Among the reported proposals by the expert panel at the Consumer Affairs Agency is the creation of a new system in which the government would urge companies found to have unfairly treated whistleblowers to correct their practices, and disclose the names of companies that defy the warnings and fail to take corrective action. That would represent some progress toward protecting whistleblowers. But such a system would need to be backed up by sufficient manpower and funding to enable the relevant government agencies to probe whether the information exposed by whistleblowers serves the public interest and whether their employers are in fact treating them unfairly. Administrative action by the agencies would need to be based on a thorough investigation so their case can stand up against possible lawsuits by the companies.

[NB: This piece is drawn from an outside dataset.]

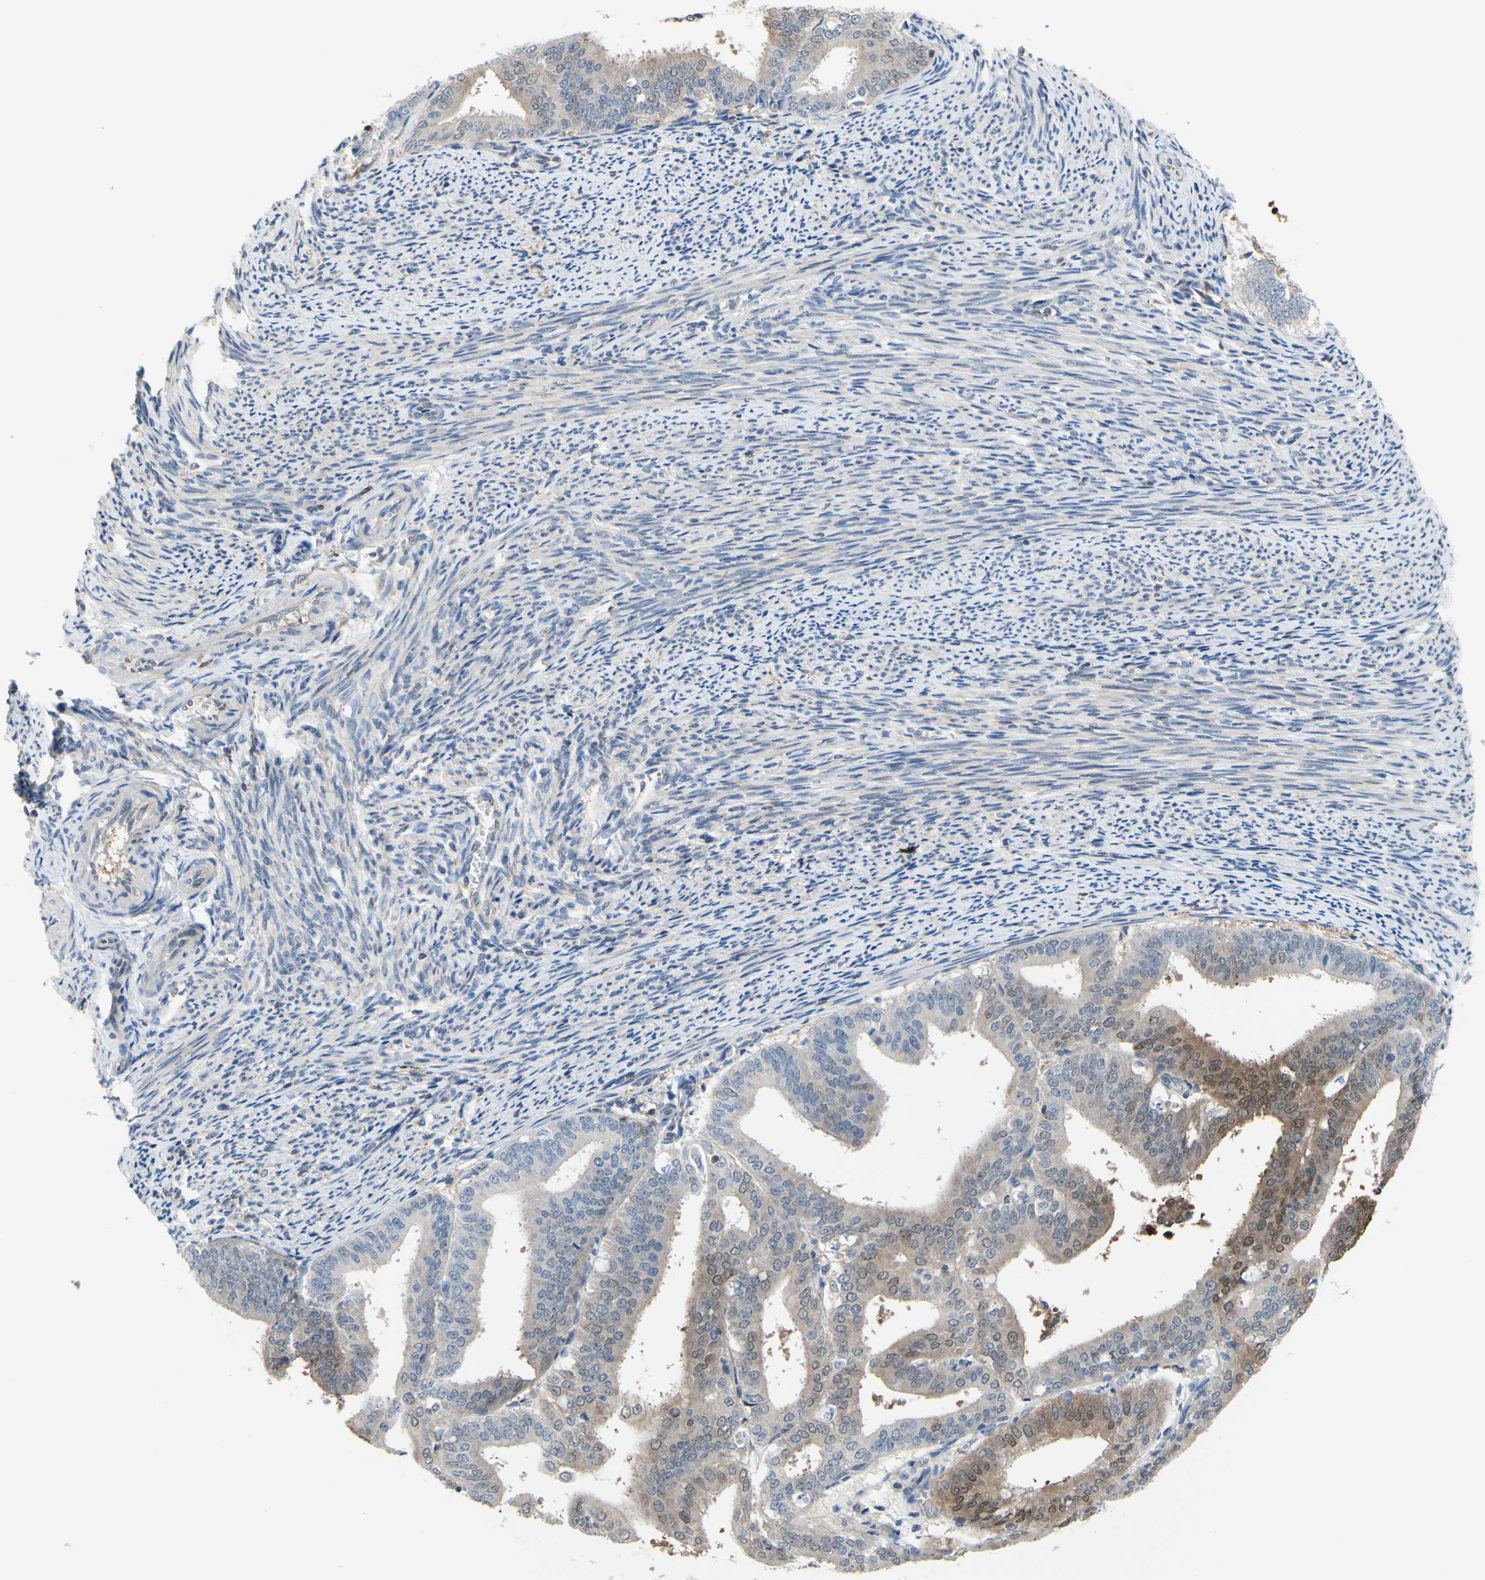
{"staining": {"intensity": "moderate", "quantity": "<25%", "location": "cytoplasmic/membranous,nuclear"}, "tissue": "endometrial cancer", "cell_type": "Tumor cells", "image_type": "cancer", "snomed": [{"axis": "morphology", "description": "Adenocarcinoma, NOS"}, {"axis": "topography", "description": "Endometrium"}], "caption": "Approximately <25% of tumor cells in endometrial cancer demonstrate moderate cytoplasmic/membranous and nuclear protein positivity as visualized by brown immunohistochemical staining.", "gene": "UPK3B", "patient": {"sex": "female", "age": 63}}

Whistleblowers who have taken their cases to court have called for introduction of criminal penalties for companies that treat their employees unfairly for exposing wrongdoings. The idea was reportedly discussed by the experts at the Consumer Affairs Agency but is not likely to be included in the report that the panel plans to compile by the end of the year. This is unfortunate, as it should be considered if the planned system of publicizing the names of violators that defy government warnings does not serve as a sufficient deterrent.